◆ **WHAT IS NEEDED**
Reproduce each line from the records that holds "thumb".

*** DATA PROVIDED

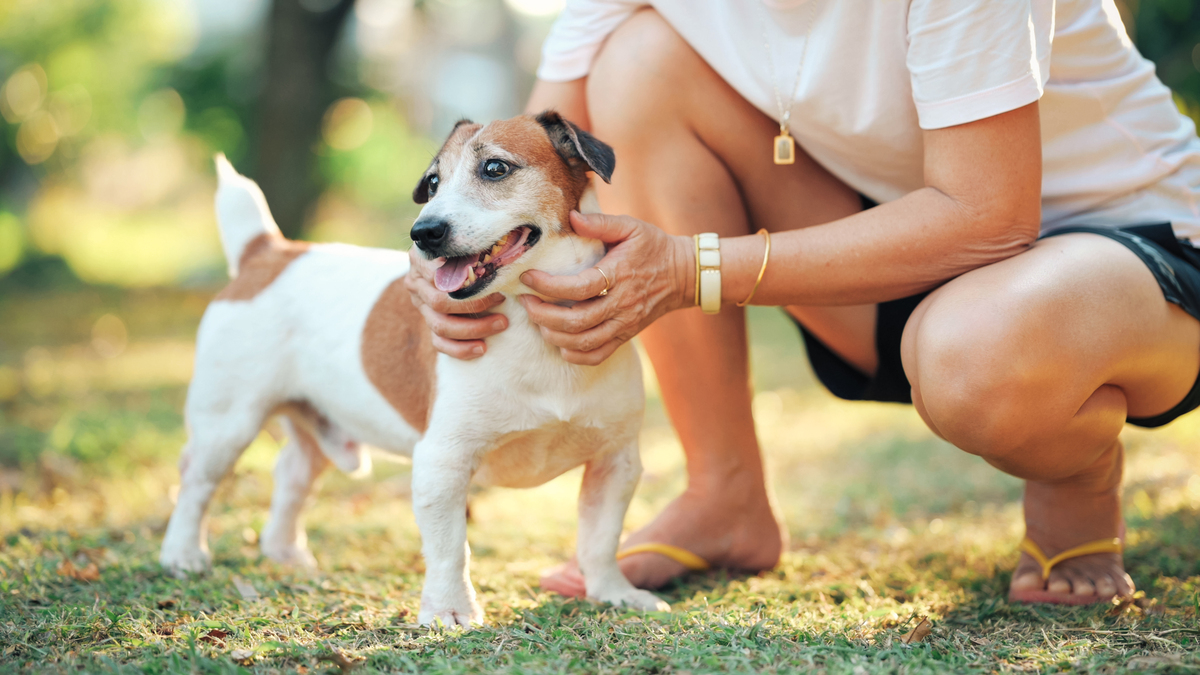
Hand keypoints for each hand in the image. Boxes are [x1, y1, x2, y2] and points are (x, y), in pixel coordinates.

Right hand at [405, 248, 507, 359]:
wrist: (446, 259)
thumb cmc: (463, 246)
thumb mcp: (463, 240)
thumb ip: (472, 244)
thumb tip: (501, 252)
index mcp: (421, 260)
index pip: (441, 277)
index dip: (470, 284)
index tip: (497, 285)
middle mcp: (416, 283)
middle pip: (440, 304)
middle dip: (476, 307)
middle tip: (504, 304)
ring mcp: (420, 306)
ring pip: (441, 326)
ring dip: (473, 329)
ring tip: (501, 324)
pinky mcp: (427, 324)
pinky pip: (439, 343)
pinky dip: (460, 349)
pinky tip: (482, 349)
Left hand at [520, 211, 692, 364]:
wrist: (684, 274)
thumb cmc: (653, 247)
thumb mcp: (631, 226)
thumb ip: (600, 222)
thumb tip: (571, 217)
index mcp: (620, 274)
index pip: (579, 288)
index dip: (548, 286)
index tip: (528, 278)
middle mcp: (622, 304)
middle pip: (577, 321)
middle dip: (543, 315)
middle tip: (526, 303)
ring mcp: (625, 323)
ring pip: (584, 342)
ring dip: (554, 335)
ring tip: (538, 321)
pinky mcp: (627, 335)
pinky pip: (598, 355)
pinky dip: (575, 355)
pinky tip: (560, 344)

******

◆ **FINISHED EXERCISE**
thumb cmc: (463, 246)
thumb mcp: (463, 240)
thumb ip: (472, 244)
thumb tip: (501, 252)
thumb cmc: (653, 247)
thumb mcp: (631, 226)
thumb ip: (600, 222)
thumb tip: (571, 217)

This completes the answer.